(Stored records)
┌────────
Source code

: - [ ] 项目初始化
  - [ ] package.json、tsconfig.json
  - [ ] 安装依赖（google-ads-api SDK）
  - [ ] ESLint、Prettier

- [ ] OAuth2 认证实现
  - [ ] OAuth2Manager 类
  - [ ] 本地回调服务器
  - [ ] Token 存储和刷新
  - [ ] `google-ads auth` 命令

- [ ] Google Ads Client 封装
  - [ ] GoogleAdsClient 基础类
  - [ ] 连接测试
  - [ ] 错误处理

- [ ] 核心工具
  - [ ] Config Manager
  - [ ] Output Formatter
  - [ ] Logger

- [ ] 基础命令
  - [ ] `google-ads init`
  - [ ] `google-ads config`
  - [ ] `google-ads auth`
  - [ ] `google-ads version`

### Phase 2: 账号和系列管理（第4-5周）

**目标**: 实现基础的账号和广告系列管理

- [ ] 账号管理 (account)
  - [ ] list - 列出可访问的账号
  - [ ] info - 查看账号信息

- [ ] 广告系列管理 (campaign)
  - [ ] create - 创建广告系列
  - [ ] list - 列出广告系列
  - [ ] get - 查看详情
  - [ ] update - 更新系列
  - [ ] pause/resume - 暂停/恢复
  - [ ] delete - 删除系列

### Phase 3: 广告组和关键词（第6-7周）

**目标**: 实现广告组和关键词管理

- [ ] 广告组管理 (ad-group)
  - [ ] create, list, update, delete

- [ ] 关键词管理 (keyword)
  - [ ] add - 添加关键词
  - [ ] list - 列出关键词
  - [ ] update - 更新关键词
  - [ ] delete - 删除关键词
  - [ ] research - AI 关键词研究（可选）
└────────
**WORK TASK**:
Copy every line of the stored records above word for word.

**RESULT BELOW**:
Source code

: - [ ] 项目初始化
  - [ ] package.json、tsconfig.json
  - [ ] 安装依赖（google-ads-api SDK）
  - [ ] ESLint、Prettier

- [ ] OAuth2 认证实现
  - [ ] OAuth2Manager 类
  - [ ] 本地回调服务器
  - [ ] Token 存储和刷新
  - [ ] `google-ads auth` 命令

- [ ] Google Ads Client 封装
  - [ ] GoogleAdsClient 基础类
  - [ ] 连接测试
  - [ ] 错误处理

- [ ] 核心工具
  - [ ] Config Manager
  - [ ] Output Formatter
  - [ ] Logger

- [ ] 基础命令
  - [ ] `google-ads init`
  - [ ] `google-ads config`
  - [ ] `google-ads auth`
  - [ ] `google-ads version`

### Phase 2: 账号和系列管理（第4-5周）

**目标**: 实现基础的账号和广告系列管理

- [ ] 账号管理 (account)
  - [ ] list - 列出可访问的账号
  - [ ] info - 查看账号信息

- [ ] 广告系列管理 (campaign)
  - [ ] create - 创建广告系列
  - [ ] list - 列出广告系列
  - [ ] get - 查看详情
  - [ ] update - 更新系列
  - [ ] pause/resume - 暂停/恢复
  - [ ] delete - 删除系列

### Phase 3: 广告组和关键词（第6-7周）

**目标**: 实现广告组和关键词管理

- [ ] 广告组管理 (ad-group)
  - [ ] create, list, update, delete

- [ ] 关键词管理 (keyword)
  - [ ] add - 添加关键词
  - [ ] list - 列出关键词
  - [ ] update - 更新关键词
  - [ ] delete - 删除关键词
  - [ ] research - AI 关键词研究（可选）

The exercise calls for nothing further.